There’s less than a week to go now until the Cheltenham Festival and everyone in racing is getting really excited.
The past few weeks have been busy, and we all now hope that the horses stay fit and well and get to Cheltenham at their best.
It’s a great shame that Cue Card and Sprinter Sacre will be missing from the Festival this year. But it’s nice to know that the horses’ welfare is most important. I’m sure they’ll be back next season.
It just shows how hard it is to get your horses to Cheltenham, especially in the best form of their lives. Horses can go wrong and anything that puts them out even for a few days in the run up can cost them the chance of a run.
The Cheltenham Festival is our championships, and like in any discipline — dressage, showjumping, eventing — you need to put your best foot forward. To win you need a combination of factors all falling into place and you and the horse have to be at the top of your game. You can’t win if you only have 90%.

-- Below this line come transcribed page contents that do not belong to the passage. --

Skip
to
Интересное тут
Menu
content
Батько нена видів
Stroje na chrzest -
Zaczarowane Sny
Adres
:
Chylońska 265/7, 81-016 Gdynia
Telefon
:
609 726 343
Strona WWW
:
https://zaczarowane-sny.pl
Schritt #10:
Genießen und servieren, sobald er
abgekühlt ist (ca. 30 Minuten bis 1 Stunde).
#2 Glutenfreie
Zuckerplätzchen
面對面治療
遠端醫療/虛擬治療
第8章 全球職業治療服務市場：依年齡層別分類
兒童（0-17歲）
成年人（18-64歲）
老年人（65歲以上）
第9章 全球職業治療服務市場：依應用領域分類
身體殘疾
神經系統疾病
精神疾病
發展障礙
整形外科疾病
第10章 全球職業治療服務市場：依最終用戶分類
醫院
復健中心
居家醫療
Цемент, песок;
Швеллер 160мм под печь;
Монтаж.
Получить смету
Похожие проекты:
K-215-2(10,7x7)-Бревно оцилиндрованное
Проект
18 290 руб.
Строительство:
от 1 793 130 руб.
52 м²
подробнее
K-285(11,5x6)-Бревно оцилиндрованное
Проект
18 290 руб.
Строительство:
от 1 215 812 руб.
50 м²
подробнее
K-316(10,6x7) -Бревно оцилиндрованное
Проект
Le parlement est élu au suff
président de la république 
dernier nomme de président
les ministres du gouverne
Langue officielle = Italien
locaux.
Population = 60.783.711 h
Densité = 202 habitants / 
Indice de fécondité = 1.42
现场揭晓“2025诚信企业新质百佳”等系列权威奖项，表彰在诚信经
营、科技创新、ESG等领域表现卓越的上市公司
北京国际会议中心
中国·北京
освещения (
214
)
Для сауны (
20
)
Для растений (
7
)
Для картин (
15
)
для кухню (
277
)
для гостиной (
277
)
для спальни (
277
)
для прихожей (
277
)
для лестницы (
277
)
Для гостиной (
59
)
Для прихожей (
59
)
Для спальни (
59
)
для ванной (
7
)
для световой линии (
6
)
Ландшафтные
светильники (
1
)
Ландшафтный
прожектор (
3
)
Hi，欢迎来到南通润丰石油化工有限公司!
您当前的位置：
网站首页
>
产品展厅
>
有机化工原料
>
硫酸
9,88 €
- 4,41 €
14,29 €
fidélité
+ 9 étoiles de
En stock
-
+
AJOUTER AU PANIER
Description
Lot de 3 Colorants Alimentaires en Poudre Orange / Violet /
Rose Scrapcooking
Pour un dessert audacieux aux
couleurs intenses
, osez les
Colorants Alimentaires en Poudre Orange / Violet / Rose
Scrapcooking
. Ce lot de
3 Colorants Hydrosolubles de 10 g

Ahead of Cheltenham there’s obviously a lot of hype. The run up is really busy so you don’t have much time to think about it, but come next Monday I’ll be ready.
I remember skiving off school to watch the Festival when I was younger. Nothing beats it — I still even get excited watching the races I don’t have rides in.
As far as riding at Cheltenham goes, obviously it’s doing what we do every day, but it’s at a different pace — everything has a faster tempo. The horses run quicker, jump quicker, and so you have to have one that jumps and travels well. The course is very undulating too so you need to have a well-balanced horse.
If you didn’t feel the pressure it would mean you had no good rides or that you’re not on the ball. You want to win more than anything.
The atmosphere in the weighing room is different too — there’s a lot of Irish jockeys over who you wouldn’t usually see that much. Everyone is under pressure, so as much as there’s some laughing and joking your mind is on the job. The buzz is great though.
I’ve got some nice rides for the week — and Tuesday’s (11 March) looking especially exciting.
I’m riding Irving [pictured above] for Paul Nicholls in the first race of the meeting — the Supreme Novices’ Hurdle. He’s a really exciting prospect and I can’t wait.
He’s won 4 from 4 in Britain this season — most recently at Kempton last month [22 February]— and he’s taken to jumping well, especially as he’s a Flat-type horse. He had a year off last year, after coming over from Germany, which has made him stronger and this will be his biggest test to date.
He’s the best British horse in the race up against some very good Irish raiders. It’s his first time on a left-handed track but the ground is looking good to soft — which is unbelievable this winter — so that will hopefully be in his favour.
He’s done very little wrong this year — he beat Zarkander [Triumph Hurdle winner in 2011] at Wincanton last month, but he’s yet to prove himself on quicker ground.
The Champion Hurdle is arguably the best race of the week this year — 19 times Grade One winner Hurricane Fly has to fight off some impressive young guns like The New One and Our Conor.
Melodic Rendezvous is a 20-1 shot but he’s got nothing to lose and this is a chance to prove himself on a big stage.
On Thursday I’ll be on Salubrious [for Paul Nicholls] against Big Buck’s and Annie Power in the World Hurdle. There’s been a lot of talk about this race, as Big Buck’s is going for his 5th win in it.
Annie Power is something of a super mare, she’s unbeaten, but there is a question mark over whether she’ll get the trip. This will be her biggest task to date. At the same time Big Buck’s has just come back from injury. Although I’m up against 2 superstars, Salubrious will like the ground and I’m looking forward to it.
Whether you’re going to Cheltenham or watching on TV, enjoy the Festival everyone.